Зачем, однако, у красной стены расположился надутый павлин из Содружества, было доктору вовсе непонятно. Принимая во внимание глобальную цель их миссии, без представителя пока еще слабо объединенного человечества, разумеется, не обойтись. Но неужели в Совете Рациональной Экспансии сидят законченные идиоты? Разве не видели сии мудрые мужи, кого посылают? Впрочем, этому казусному обстоятельству Арсений тут же нашел и должное объяснение.
Когда двадцать лет назад крупнейшие централизованные и свободно-федеративные государственные образования окончательно изнурили себя в дорогостоящем промышленном и локально-военном противостоянии и, наконец, соединились в Содружество Семи Держав, (еще и до сих пор крайне неустойчивое, но все же действенное), поначалу в Совете заседали совсем другие люди. Энтузиасты, не страшащиеся самой неблагодарной работы, беззащитные идеалисты-теоретики, готовые обратиться в бескорыстных практиков, отставные генералы, на собственной шкуре изведавшие, какая она, настоящая война. И сам Совет Рациональной Экспансии был создан первоначально с иной целью. Содружество тогда сильно нуждалось в регламентации почти неконтролируемой деятельности полукриминальных и наглеющих с каждым днем космопромышленных компаний, обуздать которые не всегда было возможно одной военной мощью. Требовались и уговоры, и даже изощренные интриги, и неподкупная честность, и безусловная вера в то, что твоя работа – важнейшая для будущих поколений, пускай поколения эти не смогут ее оценить по справедливости.

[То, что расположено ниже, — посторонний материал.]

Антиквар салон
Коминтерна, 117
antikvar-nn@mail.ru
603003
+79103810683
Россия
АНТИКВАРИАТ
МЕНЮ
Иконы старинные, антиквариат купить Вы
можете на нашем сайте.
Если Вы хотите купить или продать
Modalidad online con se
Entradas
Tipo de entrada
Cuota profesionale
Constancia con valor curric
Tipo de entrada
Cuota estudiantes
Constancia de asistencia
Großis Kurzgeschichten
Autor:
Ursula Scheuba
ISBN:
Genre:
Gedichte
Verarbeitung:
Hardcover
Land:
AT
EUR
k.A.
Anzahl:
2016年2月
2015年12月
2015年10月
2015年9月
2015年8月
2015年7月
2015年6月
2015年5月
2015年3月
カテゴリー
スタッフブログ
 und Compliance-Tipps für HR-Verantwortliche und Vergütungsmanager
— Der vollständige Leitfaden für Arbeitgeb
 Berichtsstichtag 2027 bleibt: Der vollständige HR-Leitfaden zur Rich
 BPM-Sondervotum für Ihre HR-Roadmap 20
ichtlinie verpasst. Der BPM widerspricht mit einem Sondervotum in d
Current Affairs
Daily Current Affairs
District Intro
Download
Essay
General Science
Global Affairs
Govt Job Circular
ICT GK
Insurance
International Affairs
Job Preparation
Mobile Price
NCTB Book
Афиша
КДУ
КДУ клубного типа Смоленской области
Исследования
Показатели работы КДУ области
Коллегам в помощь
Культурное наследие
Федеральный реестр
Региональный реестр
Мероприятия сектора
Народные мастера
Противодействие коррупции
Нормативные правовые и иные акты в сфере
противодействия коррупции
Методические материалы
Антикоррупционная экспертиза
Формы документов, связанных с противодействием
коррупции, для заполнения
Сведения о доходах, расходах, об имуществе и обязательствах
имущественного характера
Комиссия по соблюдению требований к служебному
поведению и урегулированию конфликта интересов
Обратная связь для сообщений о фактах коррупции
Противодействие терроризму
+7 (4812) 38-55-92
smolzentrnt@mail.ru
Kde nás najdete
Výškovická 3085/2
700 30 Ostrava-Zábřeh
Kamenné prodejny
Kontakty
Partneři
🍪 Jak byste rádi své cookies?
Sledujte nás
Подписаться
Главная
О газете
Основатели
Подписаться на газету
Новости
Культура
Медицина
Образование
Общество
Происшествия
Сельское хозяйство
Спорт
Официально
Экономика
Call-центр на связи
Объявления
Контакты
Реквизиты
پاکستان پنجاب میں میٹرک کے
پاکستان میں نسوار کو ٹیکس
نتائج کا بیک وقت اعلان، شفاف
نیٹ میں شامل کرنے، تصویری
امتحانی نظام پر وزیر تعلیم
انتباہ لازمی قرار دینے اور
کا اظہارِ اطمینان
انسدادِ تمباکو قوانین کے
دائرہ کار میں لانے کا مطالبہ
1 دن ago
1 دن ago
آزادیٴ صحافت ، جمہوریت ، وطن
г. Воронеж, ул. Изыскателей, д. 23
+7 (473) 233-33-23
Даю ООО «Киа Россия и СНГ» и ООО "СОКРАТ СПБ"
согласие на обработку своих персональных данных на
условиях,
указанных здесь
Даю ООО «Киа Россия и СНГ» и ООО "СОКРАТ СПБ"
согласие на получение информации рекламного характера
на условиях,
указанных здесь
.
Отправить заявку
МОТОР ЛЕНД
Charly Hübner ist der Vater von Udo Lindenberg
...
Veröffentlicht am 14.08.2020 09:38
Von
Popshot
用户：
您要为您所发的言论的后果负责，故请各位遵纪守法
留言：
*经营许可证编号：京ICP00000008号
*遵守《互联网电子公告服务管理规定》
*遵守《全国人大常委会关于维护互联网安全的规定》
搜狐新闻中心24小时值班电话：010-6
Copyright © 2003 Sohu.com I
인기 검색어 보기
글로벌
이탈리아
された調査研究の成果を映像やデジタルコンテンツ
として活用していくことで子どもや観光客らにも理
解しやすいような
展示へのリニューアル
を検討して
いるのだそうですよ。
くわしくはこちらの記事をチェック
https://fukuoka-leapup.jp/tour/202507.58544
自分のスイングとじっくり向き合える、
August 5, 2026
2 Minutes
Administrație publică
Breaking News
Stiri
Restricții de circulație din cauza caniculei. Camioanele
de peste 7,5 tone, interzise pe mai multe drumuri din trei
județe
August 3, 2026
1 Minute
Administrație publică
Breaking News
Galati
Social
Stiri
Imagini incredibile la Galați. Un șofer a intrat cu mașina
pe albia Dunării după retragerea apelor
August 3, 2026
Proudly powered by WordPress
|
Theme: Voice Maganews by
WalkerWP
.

Но все высокое осталось в прошлом. Как и любую организацию глобальных масштабов, Совет постигла банальная бюрократическая судьба. На место пылких энтузиастов пришли надутые педанты-чиновники, на место идеалистов – карьеристы-словоблуды, боевых генералов постепенно съели досужие бумажные эксперты в погонах. Это не было так чтобы очень плохо, скорее, это было нормально. Обычное дело, когда система приходит в устойчивое состояние. Как бы свидетельство надежности уклада повседневной жизни, зафиксированное в актах и меморандумах, с одной стороны – явный тормоз свободного прогресса, с другой – весьма эффективный дозорный, чтобы «держать и не пущать» человечество в рискованные авантюры. Вот только система эта имела, как и любая до нее, куда как существенный кадровый недостаток. А если говорить конкретно – чрезмерное засилье «плавунов».